Empreendedores estão transformando os serviços que prestam no dia a dia para desenvolver soluções que ajudem na crise (Carlos FABAL/AFP)
Repórter de Negócios
Publicado em 10 de maio de 2024 às 15h45.
Última atualização em 15 de maio de 2024 às 11h11.
A crise gaúcha com os temporais que assolam o estado nos últimos dias tem diversas camadas e impacta de formas variadas. Da luta intensa para fazer o resgate de pessoas e animais a encontrar espaços para realocá-los a logística das doações. No estado, mais de 1,9 milhão de pessoas foram afetadas pelas enchentes, 70.000 estão em abrigos e 337.000 desalojados.

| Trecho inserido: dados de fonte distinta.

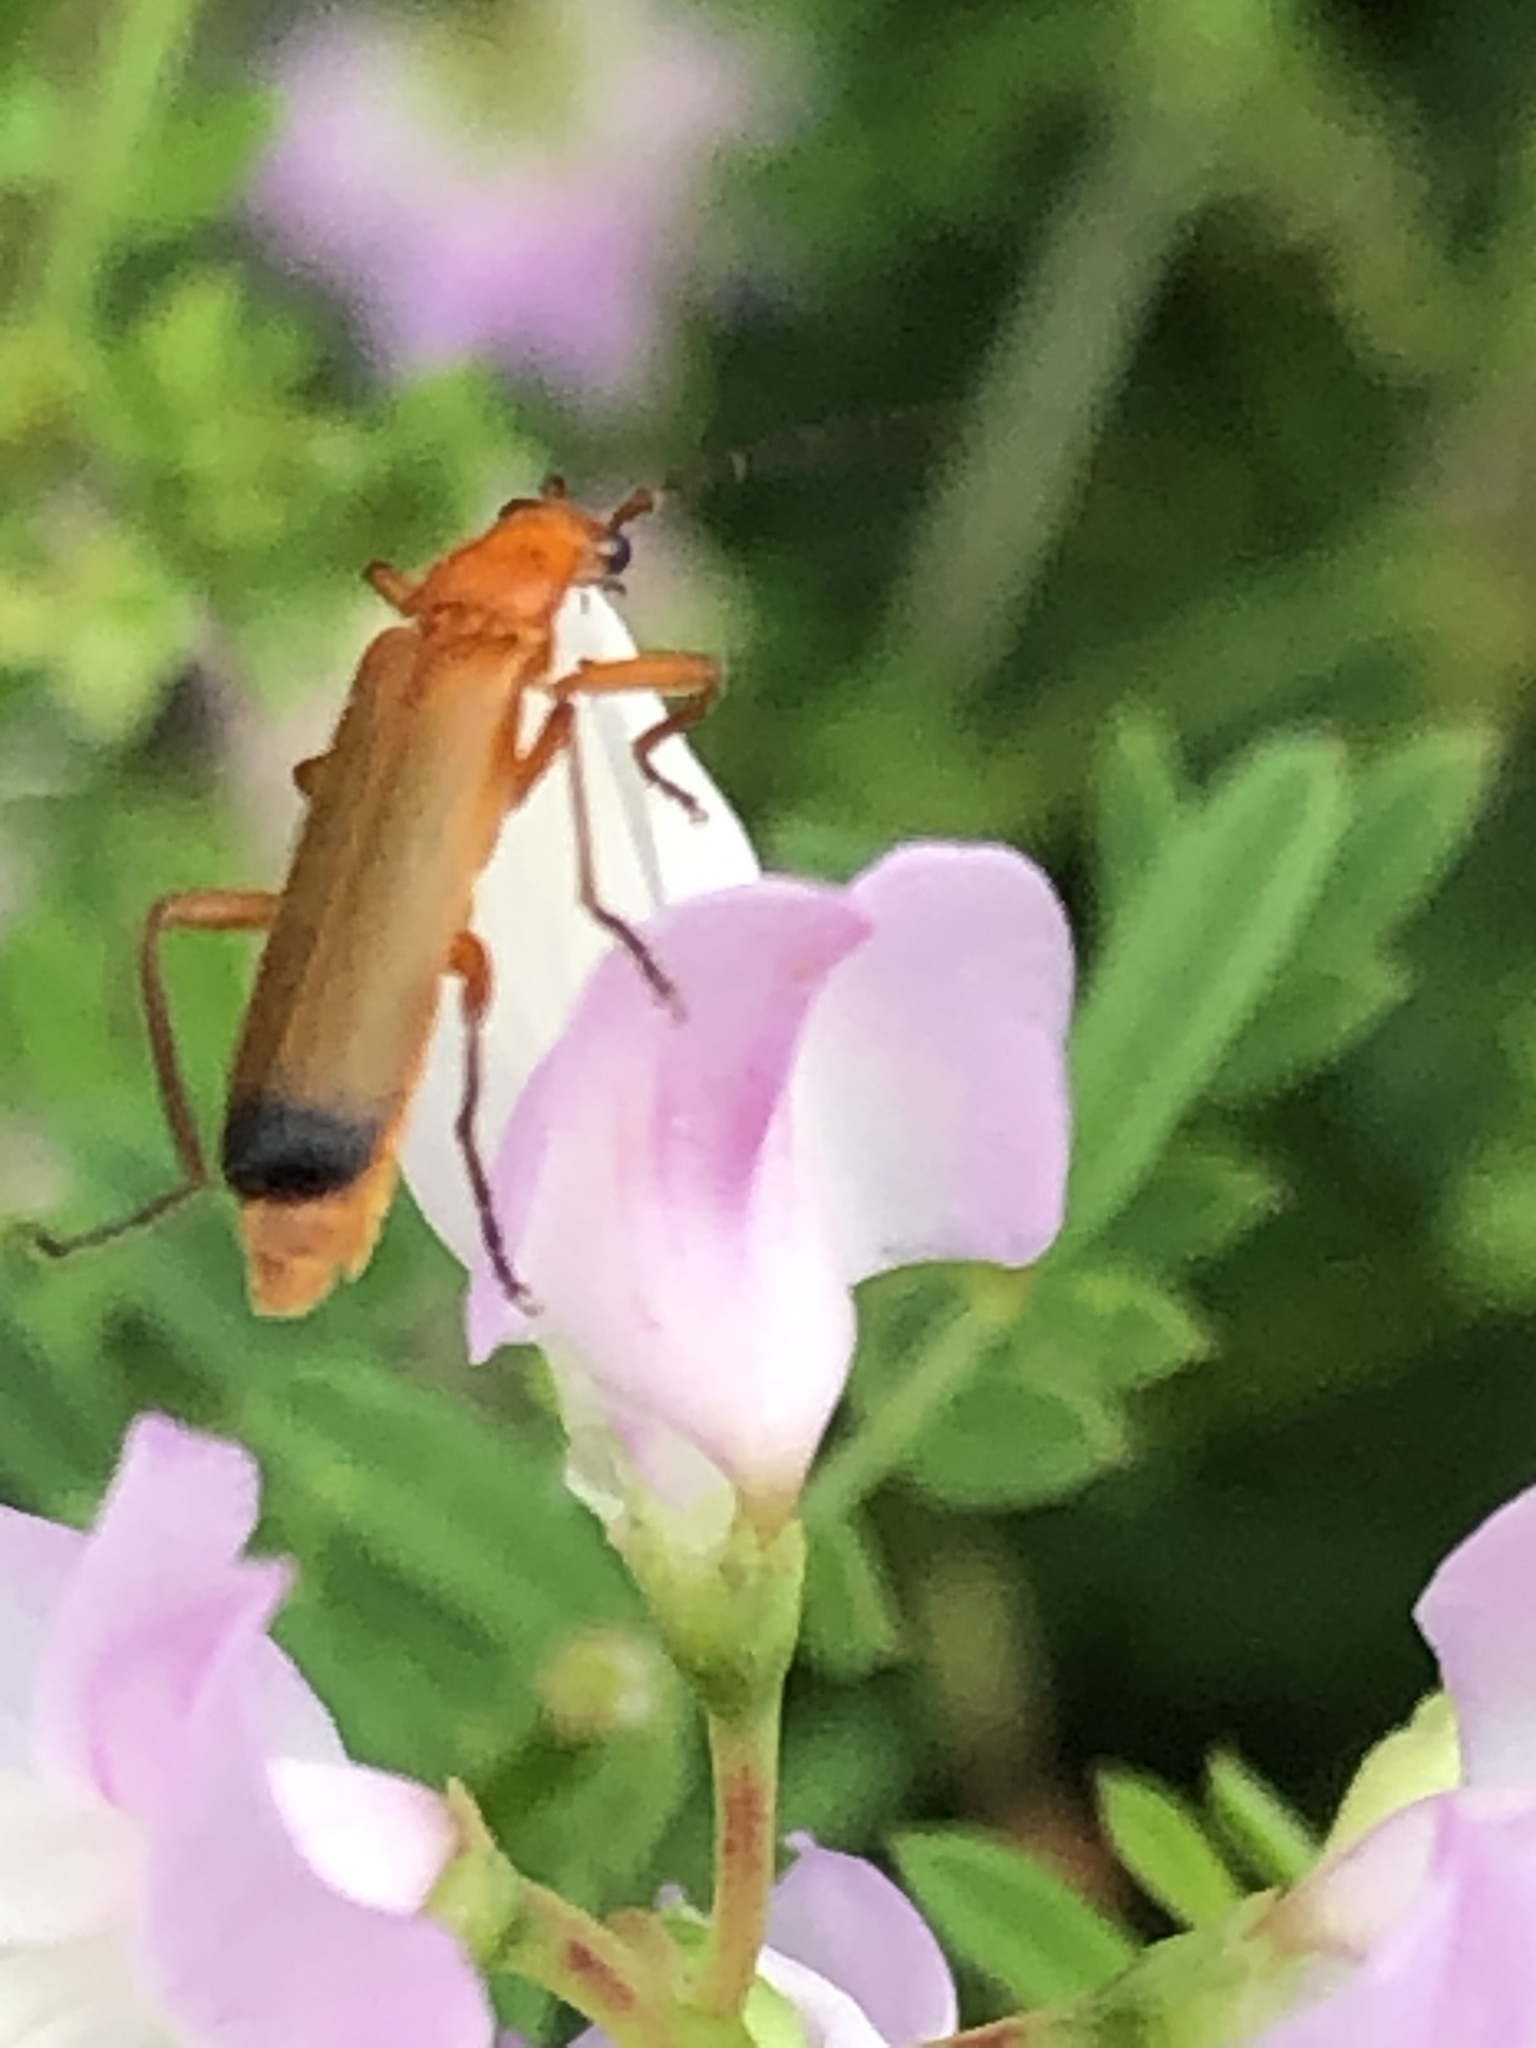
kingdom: Animalia
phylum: Arthropoda
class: Insecta
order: Coleoptera
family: Cantharidae
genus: Rhagonycha
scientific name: Rhagonycha fulva
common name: Common red soldier beetle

Em meio ao caos, o ecossistema de inovação gaúcha, também afetado por todos os eventos, tem usado os próprios recursos e conhecimentos para tentar amenizar as dores. De acordo com dados da plataforma Distrito, o estado conta com 956 startups ativas, mais da metade delas sediadas na capital.
Para Muçum, no Vale do Taquari, a startup Reseta levou um sistema de purificação de água que funciona como um filtro e usa membrana com microporos para evitar a entrada de impureza, como vírus e bactérias.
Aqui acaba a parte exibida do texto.